RECORD EXCERPTS>
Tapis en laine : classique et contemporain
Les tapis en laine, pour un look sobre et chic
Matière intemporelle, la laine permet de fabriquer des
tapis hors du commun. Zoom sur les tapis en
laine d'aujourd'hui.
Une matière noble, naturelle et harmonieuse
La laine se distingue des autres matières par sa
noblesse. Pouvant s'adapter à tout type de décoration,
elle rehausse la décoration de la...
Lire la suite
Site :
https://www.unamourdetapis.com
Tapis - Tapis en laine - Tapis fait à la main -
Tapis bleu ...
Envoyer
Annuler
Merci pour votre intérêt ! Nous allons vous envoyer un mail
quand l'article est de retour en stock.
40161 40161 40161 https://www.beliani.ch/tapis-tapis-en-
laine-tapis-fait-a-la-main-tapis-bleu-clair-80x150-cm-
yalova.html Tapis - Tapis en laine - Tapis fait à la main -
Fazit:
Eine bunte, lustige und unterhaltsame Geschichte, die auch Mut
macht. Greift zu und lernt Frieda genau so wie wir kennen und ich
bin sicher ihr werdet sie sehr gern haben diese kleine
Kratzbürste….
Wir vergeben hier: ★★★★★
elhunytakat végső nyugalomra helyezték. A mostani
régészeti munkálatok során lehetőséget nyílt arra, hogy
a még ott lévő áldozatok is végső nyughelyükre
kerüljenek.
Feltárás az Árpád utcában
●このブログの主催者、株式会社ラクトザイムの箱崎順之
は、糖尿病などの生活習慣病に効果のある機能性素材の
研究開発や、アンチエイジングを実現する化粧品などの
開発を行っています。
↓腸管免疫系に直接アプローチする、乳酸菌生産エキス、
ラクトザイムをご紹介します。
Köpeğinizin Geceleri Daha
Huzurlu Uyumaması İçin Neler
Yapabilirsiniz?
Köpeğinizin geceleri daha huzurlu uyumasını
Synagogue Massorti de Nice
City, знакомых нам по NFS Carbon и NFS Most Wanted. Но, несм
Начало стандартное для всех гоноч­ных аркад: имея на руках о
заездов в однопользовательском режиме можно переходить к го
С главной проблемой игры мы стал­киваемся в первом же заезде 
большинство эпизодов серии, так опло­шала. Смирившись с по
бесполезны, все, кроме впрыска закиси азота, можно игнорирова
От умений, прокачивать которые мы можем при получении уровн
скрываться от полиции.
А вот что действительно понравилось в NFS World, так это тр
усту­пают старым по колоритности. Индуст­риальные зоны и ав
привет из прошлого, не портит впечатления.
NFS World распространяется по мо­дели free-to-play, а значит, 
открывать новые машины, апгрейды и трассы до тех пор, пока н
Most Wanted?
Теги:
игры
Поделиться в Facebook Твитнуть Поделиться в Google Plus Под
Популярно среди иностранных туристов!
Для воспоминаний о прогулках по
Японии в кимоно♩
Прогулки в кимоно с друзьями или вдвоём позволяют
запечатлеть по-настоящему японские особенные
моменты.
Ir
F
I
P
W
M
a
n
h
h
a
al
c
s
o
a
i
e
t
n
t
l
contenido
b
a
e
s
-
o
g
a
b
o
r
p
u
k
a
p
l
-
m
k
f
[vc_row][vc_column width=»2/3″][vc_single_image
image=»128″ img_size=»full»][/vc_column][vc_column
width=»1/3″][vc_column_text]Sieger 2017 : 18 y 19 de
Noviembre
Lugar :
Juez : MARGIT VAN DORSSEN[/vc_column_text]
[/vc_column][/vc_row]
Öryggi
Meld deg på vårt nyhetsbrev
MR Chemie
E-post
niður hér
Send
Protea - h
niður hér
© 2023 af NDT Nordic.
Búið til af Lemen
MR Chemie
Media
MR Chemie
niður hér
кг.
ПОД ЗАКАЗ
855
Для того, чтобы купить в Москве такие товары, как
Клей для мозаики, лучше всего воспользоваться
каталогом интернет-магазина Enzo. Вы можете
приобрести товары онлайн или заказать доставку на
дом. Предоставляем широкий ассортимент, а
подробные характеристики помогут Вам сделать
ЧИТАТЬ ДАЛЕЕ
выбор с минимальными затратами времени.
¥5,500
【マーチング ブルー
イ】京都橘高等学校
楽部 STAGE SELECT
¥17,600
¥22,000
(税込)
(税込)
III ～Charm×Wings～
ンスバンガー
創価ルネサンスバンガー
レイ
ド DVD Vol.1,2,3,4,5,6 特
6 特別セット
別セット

TASK ITEM> Write down the entries above again. Copy them word for word.

WRITTEN ANSWER>
Tapis en laine : classique et contemporain
Les tapis en laine, pour un look sobre et chic
Matière intemporelle, la laine permet de fabriquer des
tapis hors du commun. Zoom sur les tapis en
laine d'aujourd'hui.
Une matière noble, naturelle et harmonieuse
La laine se distingue des autres matières par sa
noblesse. Pouvant s'adapter à tout type de décoration,
elle rehausse la décoration de la...
Lire la suite
Site :
https://www.unamourdetapis.com
Tapis - Tapis en laine - Tapis fait à la main -
Tapis bleu ...
Envoyer
Annuler
Merci pour votre intérêt ! Nous allons vous envoyer un mail
quand l'article est de retour en stock.
40161 40161 40161 https://www.beliani.ch/tapis-tapis-en-
laine-tapis-fait-a-la-main-tapis-bleu-clair-80x150-cm-
yalova.html Tapis - Tapis en laine - Tapis fait à la main -
Fazit:
Eine bunte, lustige und unterhaltsame Geschichte, die auch Mut
macht. Greift zu und lernt Frieda genau so wie wir kennen und ich
bin sicher ihr werdet sie sehr gern haben diese kleine
Kratzbürste….
Wir vergeben hier: ★★★★★
elhunytakat végső nyugalomra helyezték. A mostani
régészeti munkálatok során lehetőséget nyílt arra, hogy
a még ott lévő áldozatok is végső nyughelyükre
kerüljenek.
Feltárás az Árpád utcában
●このブログの主催者、株式会社ラクトザイムの箱崎順之
は、糖尿病などの生活習慣病に効果のある機能性素材の
研究開発や、アンチエイジングを実現する化粧品などの
開発を行っています。
↓腸管免疫系に直接アプローチする、乳酸菌生産エキス、
ラクトザイムをご紹介します。
Köpeğinizin Geceleri Daha
Huzurlu Uyumaması İçin Neler
Yapabilirsiniz?
Köpeğinizin geceleri daha huzurlu uyumasını
Synagogue Massorti de Nice
City, знакомых нам по NFS Carbon и NFS Most Wanted. Но, несм
Начало стандартное для всех гоноч­ных аркад: имея на руках о
заездов в однопользовательском режиме можно переходить к го
С главной проблемой игры мы стал­киваемся в первом же заезде 
большинство эпизодов серии, так опло­шала. Смирившись с по
бесполезны, все, кроме впрыска закиси азота, можно игнорирова
От умений, прокачивать которые мы можем при получении уровн
скрываться от полиции.
А вот что действительно понравилось в NFS World, так это тр
усту­пают старым по колоритности. Индуст­риальные зоны и ав
привет из прошлого, не портит впечатления.
NFS World распространяется по мо­дели free-to-play, а значит, 
открывать новые машины, апгрейды и трассы до тех пор, пока н
Most Wanted?
Теги:
игры
Поделиться в Facebook Твитнуть Поделиться в Google Plus Под
Популярно среди иностранных туристов!
Для воспоминаний о прогулках по
Японии в кимоно♩
Прогулки в кимоно с друзьями или вдвоём позволяют
запечатлеть по-настоящему японские особенные
моменты.
Ir
F
I
P
W
M
a
n
h
h
a
al
c
s
o
a
i
e
t
n
t
l
contenido
b
a
e
s
-
o
g
a
b
o
r
p
u
k
a
p
l
-
m
k
f
[vc_row][vc_column width=»2/3″][vc_single_image
image=»128″ img_size=»full»][/vc_column][vc_column
width=»1/3″][vc_column_text]Sieger 2017 : 18 y 19 de
Noviembre
Lugar :
Juez : MARGIT VAN DORSSEN[/vc_column_text]
[/vc_column][/vc_row]
Öryggi
Meld deg på vårt nyhetsbrev
MR Chemie
E-post
niður hér
Send
Protea - h
niður hér
© 2023 af NDT Nordic.
Búið til af Lemen
MR Chemie
Media
MR Chemie
niður hér
кг.
ПОД ЗАКАЗ
855
Для того, чтобы купить в Москве такие товары, как
Клей для мозаики, лучше всего воспользоваться
каталогом интернет-магазина Enzo. Вы можете
приобрести товары онлайн или заказать доставку на
дом. Предоставляем широкий ассортимент, а
подробные характеристики помогут Вам сделать
ЧИТАТЬ ДАЛЕЕ
выбор с минимальными затратами времени.
¥5,500
【マーチング ブルー
イ】京都橘高等学校
楽部 STAGE SELECT
¥17,600
¥22,000
(税込)
(税込)
III ～Charm×Wings～
ンスバンガー
創価ルネサンスバンガー
レイ
ド DVD Vol.1,2,3,4,5,6 特
6 特別セット
別セット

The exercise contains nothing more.